## Parts of the exercise:
1 > In the message approving the Phase-ID report, roughly what share of the CSD consists of organometallic complexes?
2 > Continue the message approving the Phase-ID report from where it stops.

## Page text:
Final draft of Phase-ID report

Sam Motherwell motherwell at ccdc.cam.ac.uk
Fri Jul 9 13:44:48 BST 2004


Dear David,
I have read and approve the final draft of the Phase-ID report.

I am sorry I have nothing extra to contribute, as my interest is
in organic molecules in the CSD, and have no direct experience of the
complications in high symmetry inorganic compounds.  The only comments I
can make are from the practical viewpoint of uniquely identifying a
polymorph of a given compound in the CSD.

1. The IUPAC chemical identifier

I presume this can be constructed by algorithm from the CSD connectivity
table. This is not a trivial task, and I see in the report
that the IChI string ignores bonds to metals. About 50% of the CSD 
consists organometallic complexes, which give us at CCDC plenty of 
trouble in assigning a
chemical diagram, i.e. our topology description. Much of the ambiguity
depends on the exact nature of the bonding of ligand atoms to the 
metals. Another worrying matter for organic structures is the
placing of H atoms in the topology, this is sometimes  ambiguous in
organometallic complexes, but usually quite precise in CSD descriptions 
for organic salts, and tautomeric forms.

So I imagine in the CSD there will be many compounds with
same sum-formula, same IChI, same space group, and I think then the
discriminating layer must be the reduced cell parameters.

(Stored data)
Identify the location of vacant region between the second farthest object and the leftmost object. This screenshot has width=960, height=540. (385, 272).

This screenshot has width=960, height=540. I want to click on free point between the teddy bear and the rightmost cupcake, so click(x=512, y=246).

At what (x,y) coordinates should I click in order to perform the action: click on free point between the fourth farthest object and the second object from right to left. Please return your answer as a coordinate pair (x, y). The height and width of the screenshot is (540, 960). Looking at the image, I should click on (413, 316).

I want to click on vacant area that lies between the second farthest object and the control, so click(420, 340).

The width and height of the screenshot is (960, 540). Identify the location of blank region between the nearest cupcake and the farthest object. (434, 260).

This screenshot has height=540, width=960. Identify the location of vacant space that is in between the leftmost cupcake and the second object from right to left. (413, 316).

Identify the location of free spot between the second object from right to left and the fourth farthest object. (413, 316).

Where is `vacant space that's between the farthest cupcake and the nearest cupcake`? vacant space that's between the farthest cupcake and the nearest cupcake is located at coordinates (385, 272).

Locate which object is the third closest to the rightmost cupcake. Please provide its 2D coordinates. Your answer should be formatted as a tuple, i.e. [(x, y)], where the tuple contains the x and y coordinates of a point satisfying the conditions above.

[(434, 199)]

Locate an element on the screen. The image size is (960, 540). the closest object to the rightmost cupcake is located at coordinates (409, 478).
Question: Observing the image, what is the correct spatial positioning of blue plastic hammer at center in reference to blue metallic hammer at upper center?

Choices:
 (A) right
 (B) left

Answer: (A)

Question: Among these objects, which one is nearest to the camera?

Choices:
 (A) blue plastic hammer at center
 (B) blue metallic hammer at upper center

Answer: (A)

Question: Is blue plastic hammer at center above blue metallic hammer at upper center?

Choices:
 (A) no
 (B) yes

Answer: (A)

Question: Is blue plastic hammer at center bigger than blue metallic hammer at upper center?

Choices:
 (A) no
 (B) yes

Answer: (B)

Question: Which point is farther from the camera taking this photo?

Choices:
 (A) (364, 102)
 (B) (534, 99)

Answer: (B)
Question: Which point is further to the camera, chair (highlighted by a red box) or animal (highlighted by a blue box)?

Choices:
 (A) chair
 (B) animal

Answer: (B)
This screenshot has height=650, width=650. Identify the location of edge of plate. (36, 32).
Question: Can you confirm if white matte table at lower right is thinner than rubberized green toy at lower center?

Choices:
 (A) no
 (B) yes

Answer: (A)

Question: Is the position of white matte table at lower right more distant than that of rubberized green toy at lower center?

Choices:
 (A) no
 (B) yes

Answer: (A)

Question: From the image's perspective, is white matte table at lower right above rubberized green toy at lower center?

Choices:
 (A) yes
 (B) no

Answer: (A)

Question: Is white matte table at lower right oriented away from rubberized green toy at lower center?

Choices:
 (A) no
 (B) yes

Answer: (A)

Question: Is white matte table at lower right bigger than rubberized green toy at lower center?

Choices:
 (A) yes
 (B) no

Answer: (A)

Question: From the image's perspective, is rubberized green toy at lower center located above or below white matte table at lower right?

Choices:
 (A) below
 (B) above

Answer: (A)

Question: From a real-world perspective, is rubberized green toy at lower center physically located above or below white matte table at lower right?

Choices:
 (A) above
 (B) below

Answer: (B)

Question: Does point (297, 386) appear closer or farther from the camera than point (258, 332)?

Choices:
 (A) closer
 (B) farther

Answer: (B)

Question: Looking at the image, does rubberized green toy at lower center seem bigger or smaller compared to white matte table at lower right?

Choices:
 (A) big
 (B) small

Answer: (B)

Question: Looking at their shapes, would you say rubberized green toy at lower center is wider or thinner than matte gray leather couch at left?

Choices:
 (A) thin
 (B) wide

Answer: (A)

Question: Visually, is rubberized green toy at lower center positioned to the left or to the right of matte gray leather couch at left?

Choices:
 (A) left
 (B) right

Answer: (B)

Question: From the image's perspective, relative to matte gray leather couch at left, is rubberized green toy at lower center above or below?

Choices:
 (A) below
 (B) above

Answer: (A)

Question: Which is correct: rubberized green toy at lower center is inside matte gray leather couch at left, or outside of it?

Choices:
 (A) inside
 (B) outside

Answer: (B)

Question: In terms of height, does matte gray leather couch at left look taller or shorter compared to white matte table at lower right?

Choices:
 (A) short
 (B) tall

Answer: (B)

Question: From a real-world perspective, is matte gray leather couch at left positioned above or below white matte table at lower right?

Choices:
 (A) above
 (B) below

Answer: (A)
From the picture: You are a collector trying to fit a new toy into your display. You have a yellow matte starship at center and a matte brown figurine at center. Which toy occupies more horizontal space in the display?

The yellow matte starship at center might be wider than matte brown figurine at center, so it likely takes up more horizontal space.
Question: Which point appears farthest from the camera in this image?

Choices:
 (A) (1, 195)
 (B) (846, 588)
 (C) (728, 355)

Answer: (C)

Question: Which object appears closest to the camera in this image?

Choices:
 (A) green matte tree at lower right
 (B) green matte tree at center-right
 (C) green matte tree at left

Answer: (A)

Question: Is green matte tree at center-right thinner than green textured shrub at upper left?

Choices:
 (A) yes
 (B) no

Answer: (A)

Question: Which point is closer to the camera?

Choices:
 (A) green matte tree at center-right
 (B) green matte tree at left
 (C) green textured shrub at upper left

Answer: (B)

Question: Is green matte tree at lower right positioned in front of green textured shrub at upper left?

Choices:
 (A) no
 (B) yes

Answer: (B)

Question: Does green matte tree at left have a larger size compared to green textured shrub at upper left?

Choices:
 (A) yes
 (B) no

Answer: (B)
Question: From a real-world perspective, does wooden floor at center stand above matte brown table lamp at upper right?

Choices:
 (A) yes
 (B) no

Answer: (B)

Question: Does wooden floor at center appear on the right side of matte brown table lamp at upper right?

## Per-task outputs:
1 > About 50%.

2 >
2. Space groups related as chiral pairs

A quick look in the CSD shows 330 entries with setting P41. Of these
there were 18 flagged as having a stereoisomer present in CSD, and
often these are a different space group. However there are 28/330
which are flagged 'absolute configuration', and in some way it would be
best to indicate that this has been determined and the space group
really is P41, not P43 e.g.. AFUTIE, AFUTOK.

There are only about 3000 compounds in the CSD which are present in
two or more polymorphic forms. Very often they are in different space 
groups, but not always, for example indigo (INDIGO, INGIGO02) both 
P21/c, Z=2, can only be distinguished on reduced cell parameters.

3. The Wyckoff sequence

I think this will rarely  be a useful field for
identification of organic crystals.


Yours sincerely,
Sam Motherwell



David Brown wrote:
> ?Dear Colleagues
> 
> Please find attached the final draft of the report of the
> Working Group on Crystallographic Phase Identifiers. It differs
> from the previous draft (#2) only in a few minor editorial
> aspects.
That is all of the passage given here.